* Task: This exercise calls for all the entries that follow to be set down exactly, without their images.

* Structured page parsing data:
* * *
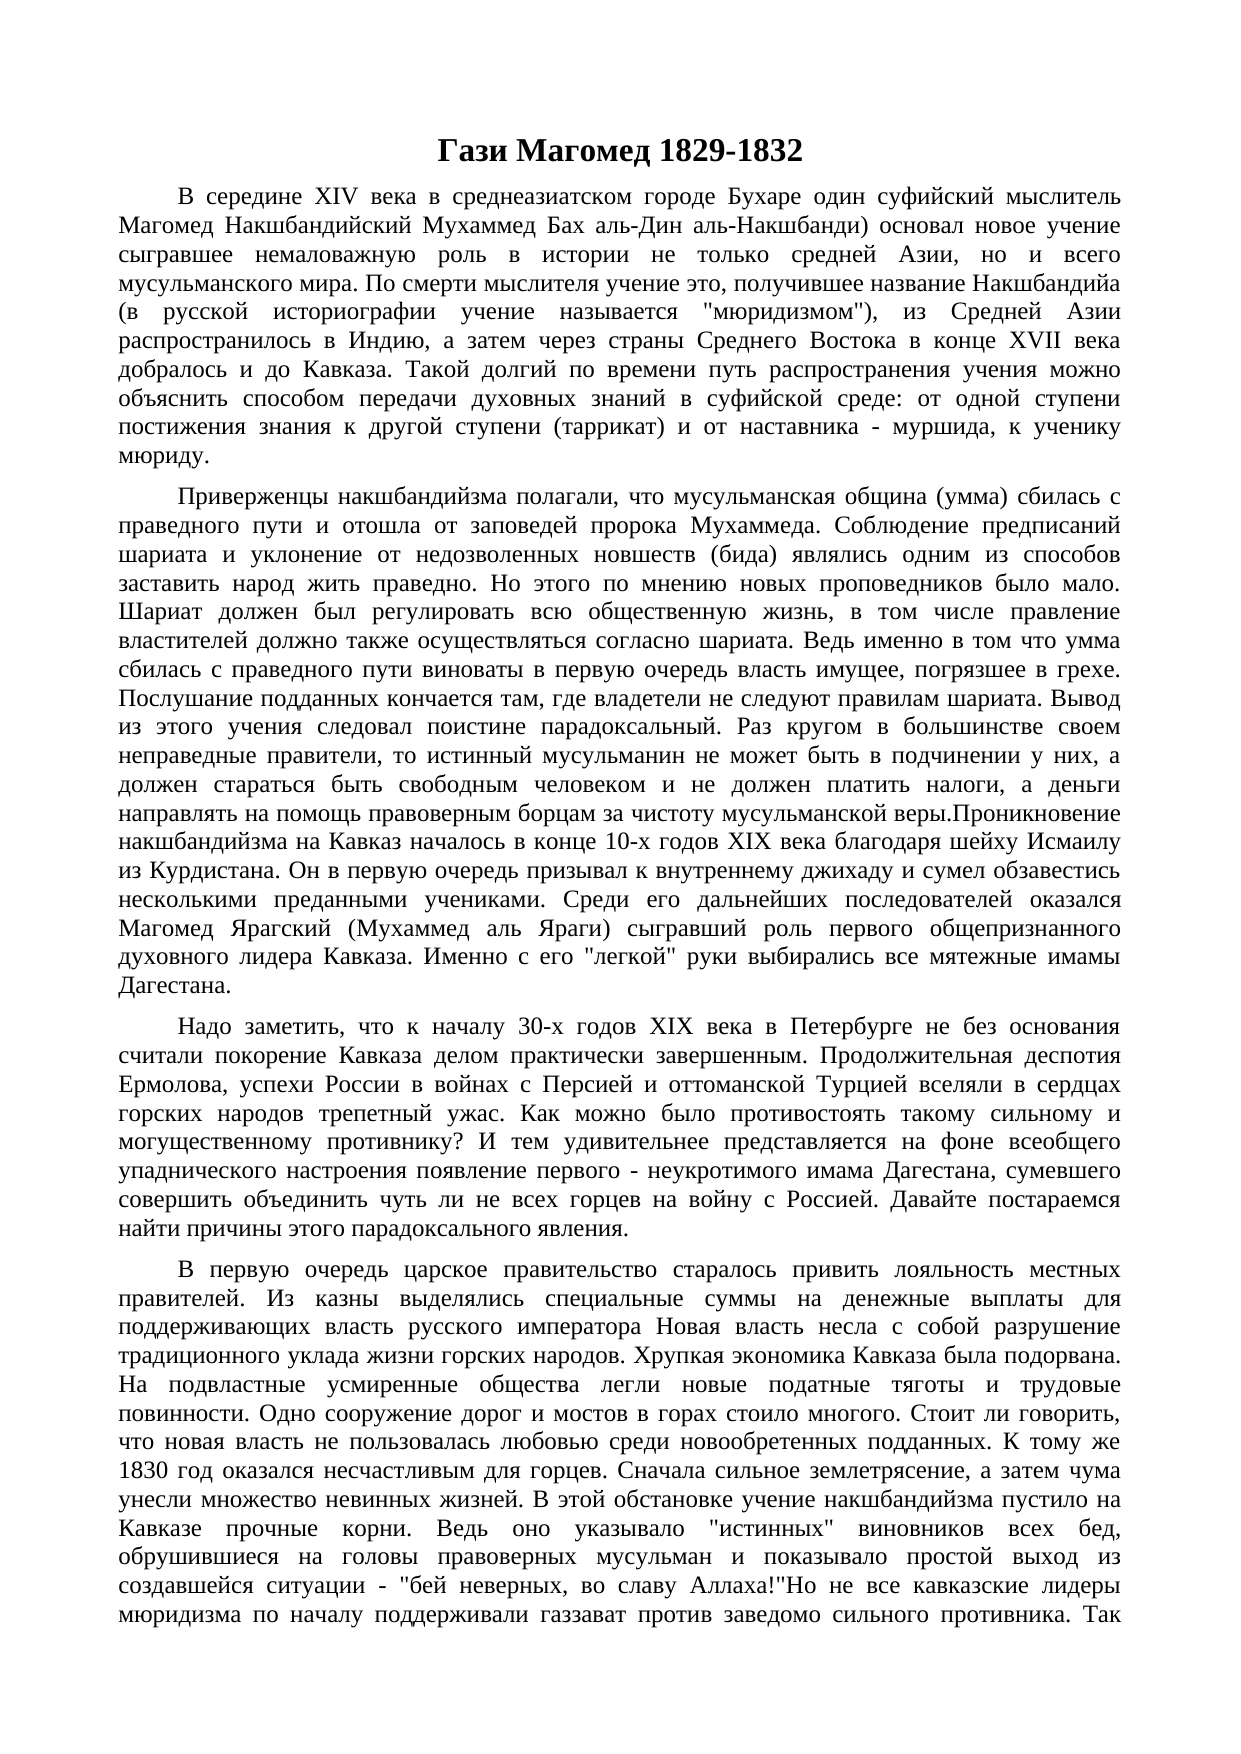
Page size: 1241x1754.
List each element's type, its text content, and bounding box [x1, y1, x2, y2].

text Надо заметить, что к началу 30-х годов XIX века в Петербурге не без основания считали покорение Кавказа делом практически завершенным. Продолжительная деспотия Ермолова, успехи России в войнах с Персией и оттоманской Турцией вселяли в сердцах горских народов трепетный ужас. Как можно было противостоять такому сильному и могущественному противнику? И тем удивительнее представляется на фоне всеобщего упаднического настроения появление первого - неукротимого имама Дагестана, сумевшего совершить объединить чуть ли не всех горцев на войну с Россией. Давайте постараемся найти причины этого парадоксального явления. [118, 1011, 1122, 1241]
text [118, 1254, 1122, 1628]
text Гази Магомед 1829-1832 [118, 131, 1122, 169]
text В середине XIV века в среднеазиатском городе Бухаре один суфийский мыслитель Магомед Накшбандийский Мухаммед Бах аль-Дин аль-Накшбанди) основал новое учение сыгравшее немаловажную роль в истории не только средней Азии, но и всего мусульманского мира. По смерти мыслителя учение это, получившее название Накшбандийа (в русской историографии учение называется "мюридизмом"), из Средней Азии распространилось в Индию, а затем через страны Среднего Востока в конце XVII века добралось и до Кавказа. Такой долгий по времени путь распространения учения можно объяснить способом передачи духовных знаний в суфийской среде: от одной ступени постижения знания к другой ступени (таррикат) и от наставника - муршида, к ученику мюриду. [118, 181, 1122, 469]
text Приверженцы накшбандийзма полагали, что мусульманская община (умма) сбилась с праведного пути и отошла от заповедей пророка Мухаммеда. Соблюдение предписаний шариата и уклонение от недозволенных новшеств (бида) являлись одним из способов заставить народ жить праведно. Но этого по мнению новых проповедников было мало. Шариат должен был регулировать всю общественную жизнь, в том числе правление властителей должно также осуществляться согласно шариата. Ведь именно в том что умма сбилась с праведного пути виноваты в первую очередь власть имущее, погрязшее в грехе. Послушание подданных кончается там, где владетели не следуют правилам шариата. Вывод из этого учения следовал поистине парадоксальный. Раз кругом в большинстве своем неправедные правители, то истинный мусульманин не может быть в подчинении у них, а должен стараться быть свободным человеком и не должен платить налоги, а деньги направлять на помощь правоверным борцам за чистоту мусульманской веры.Проникновение накшбандийзма на Кавказ началось в конце 10-х годов XIX века благодаря шейху Исмаилу из Курдистана. Он в первую очередь призывал к внутреннему джихаду и сумел обзавестись несколькими преданными учениками. Среди его дальнейших последователей оказался Магомед Ярагский (Мухаммед аль Яраги) сыгравший роль первого общепризнанного духовного лидера Кавказа. Именно с его "легкой" руки выбирались все мятежные имамы Дагестана. [118, 481, 1122, 999]
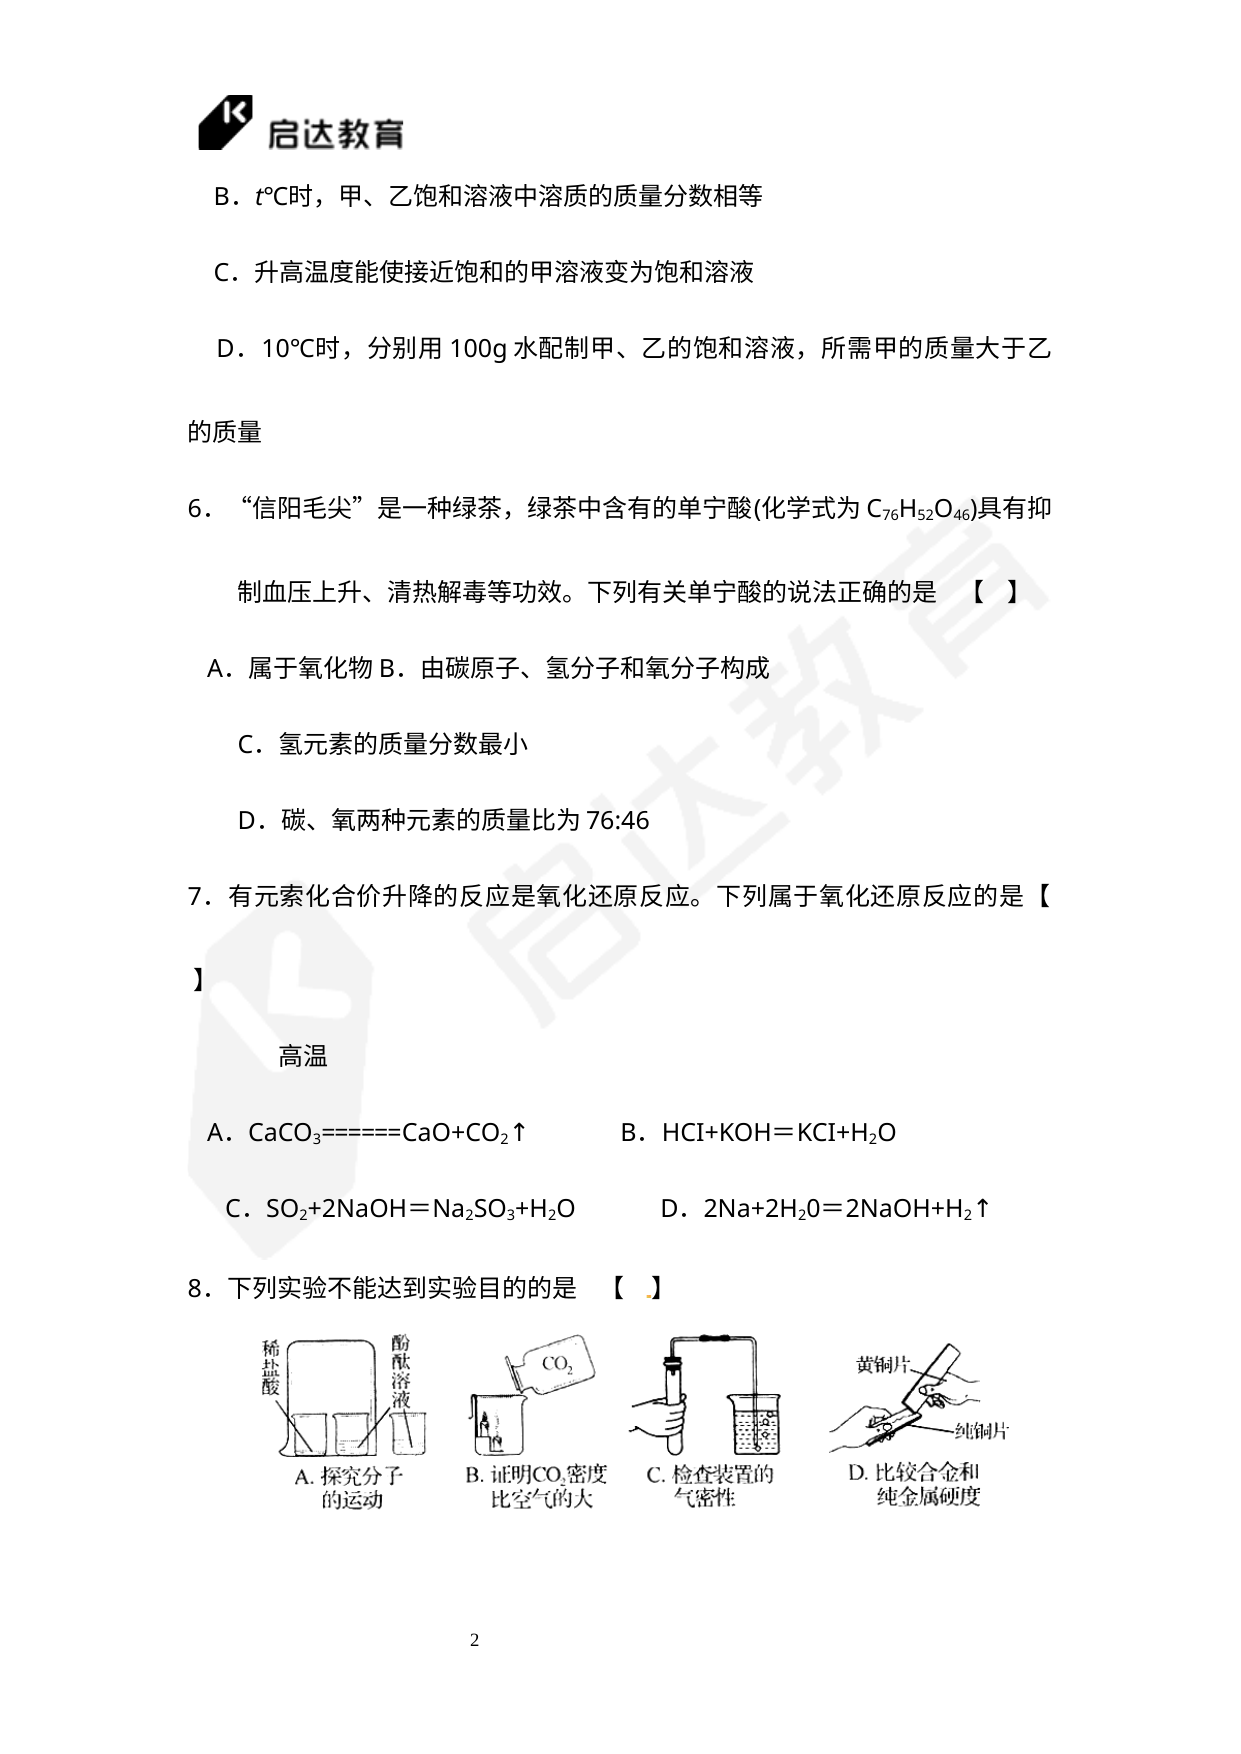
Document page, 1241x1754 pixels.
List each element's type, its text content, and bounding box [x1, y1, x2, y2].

text 8．下列实验不能达到实验目的的是 【 】 [187, 1249, 1053, 1314]
text D．10℃时，分别用100g水配制甲、乙的饱和溶液，所需甲的质量大于乙的质量 [187, 314, 1053, 463]
text 7．有元索化合价升降的反应是氧化还原反应。下列属于氧化还原反应的是【 】 [187, 862, 1053, 1011]
picture [198, 95, 404, 150]
text C．SO2+2NaOH＝Na2SO3+H2O D．2Na+2H20＝2NaOH+H2↑ [187, 1174, 1053, 1239]
text 高温 [187, 1022, 1053, 1087]
picture [228, 1328, 1012, 1522]
text C．氢元素的质量分数最小 [187, 710, 1053, 775]
text B．t℃时，甲、乙饱和溶液中溶质的质量分数相等 [187, 162, 1053, 227]
text D．碳、氧两种元素的质量比为76:46 [187, 786, 1053, 851]
text 6．“信阳毛尖”是一种绿茶，绿茶中含有的单宁酸(化学式为C76H52O46)具有抑制血压上升、清热解毒等功效。下列有关单宁酸的说法正确的是 【 】 [187, 474, 1053, 623]
text C．升高温度能使接近饱和的甲溶液变为饱和溶液 [187, 238, 1053, 303]
text A．属于氧化物 B．由碳原子、氢分子和氧分子构成 [187, 634, 1053, 699]
text A．CaCO3======CaO+CO2↑ B．HCI+KOH＝KCI+H2O [187, 1098, 1053, 1163]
* * *
* Output for this task:
Page size: 1241x1754.
List each element's type, its text content, and bounding box [x1, y1, x2, y2].

text Надо заметить, что к началу 30-х годов XIX века в Петербурге не без основания считали покорение Кавказа делом практически завершенным. Продолжительная деспотия Ермолова, успехи России в войнах с Персией и оттоманской Турцией вселяли в сердцах горских народов трепетный ужас. Как можно было противостоять такому сильному и могущественному противнику? И тем удивительнее представляется на фоне всеобщего упаднического настроения появление первого - неукротимого имама Дагестана, сумевшего совершить объединить чуть ли не всех горцев на войну с Россией. Давайте постараемся найти причины этого парадоксального явления. [118, 1011, 1122, 1241]
text [118, 1254, 1122, 1628]
text Гази Магомед 1829-1832 [118, 131, 1122, 169]
text В середине XIV века в среднеазиатском городе Бухаре один суфийский мыслитель Магомед Накшбандийский Мухаммед Бах аль-Дин аль-Накшбанди) основал новое учение сыгравшее немаловажную роль в истории не только средней Азии, но и всего мусульманского мира. По смерти мыслителя учение это, получившее название Накшбандийа (в русской историографии учение называется "мюридизмом"), из Средней Азии распространилось в Индию, а затем через страны Среднего Востока в конце XVII века добралось и до Кавказа. Такой долгий по времени путь распространения учения можно объяснить способом передачи духовных знаний в суфийской среде: от одной ступени постижения знания к другой ступени (таррикат) и от наставника - муршида, к ученику мюриду. [118, 181, 1122, 469]
text Приверженцы накшбандийзма полагали, что мусульманская община (умма) сбилась с праведного пути и отошла от заповедей пророка Мухаммеда. Соблюдение предписаний шариата и уклонение от недозволенных новшеств (бида) являлись одним из способов заставить народ жить праведно. Но этого по мнению новых проповедников было мало. Шариат должен был регулировать всю общественную жизнь, в том числе правление властителей должно также осуществляться согласно шариата. Ведь именно в том что умма сбилась с праведного пути виноваты в первую очередь власть имущее, погрязшее в грехе. Послушание подданных кончается там, где владетели не следуют правилам шариата. Вывод из этого учения следовал поистине парадоксальный. Раз кругом в большинстве своем неправедные правители, то истинный мусульманин не может быть в подчинении у них, а должен стараться быть свободным человеком и не должен платить налоги, а деньги направлять на помощь правоверным борцам за чистоту мусульманской веры.Проникновение накшбандийзма на Кавказ началось в конце 10-х годов XIX века благодаря шейху Исмаилу из Курдистана. Он в первую очередь призывал к внутреннему джихаду и сумел обзавестись несколькими преданными учениками. Среди его дальнейших последователей оказался Магомед Ярагский (Мухаммед аль Яраги) сыгравший роль первого общепризнанного духовного лидера Кавказа. Именно с его "легкой" руки выбирались все мятежные имамы Дагестана. [118, 481, 1122, 999]
Document page, 1241x1754 pixels.
List each element's type, its text content, and bounding box [x1, y1, x2, y2].

text 8．下列实验不能达到实验目的的是 【 】 [187, 1249, 1053, 1314]
text D．10℃时，分别用100g水配制甲、乙的饱和溶液，所需甲的质量大于乙的质量 [187, 314, 1053, 463]
text 7．有元索化合价升降的反应是氧化还原反应。下列属于氧化还原反应的是【 】 [187, 862, 1053, 1011]
picture [198, 95, 404, 150]
text C．SO2+2NaOH＝Na2SO3+H2O D．2Na+2H20＝2NaOH+H2↑ [187, 1174, 1053, 1239]
text 高温 [187, 1022, 1053, 1087]
picture [228, 1328, 1012, 1522]
text C．氢元素的质量分数最小 [187, 710, 1053, 775]
text B．t℃时，甲、乙饱和溶液中溶质的质量分数相等 [187, 162, 1053, 227]
text D．碳、氧两种元素的质量比为76:46 [187, 786, 1053, 851]
text 6．“信阳毛尖”是一种绿茶，绿茶中含有的单宁酸(化学式为C76H52O46)具有抑制血压上升、清热解毒等功效。下列有关单宁酸的说法正确的是 【 】 [187, 474, 1053, 623]
text C．升高温度能使接近饱和的甲溶液变为饱和溶液 [187, 238, 1053, 303]
text A．属于氧化物 B．由碳原子、氢分子和氧分子构成 [187, 634, 1053, 699]
text A．CaCO3======CaO+CO2↑ B．HCI+KOH＝KCI+H2O [187, 1098, 1053, 1163]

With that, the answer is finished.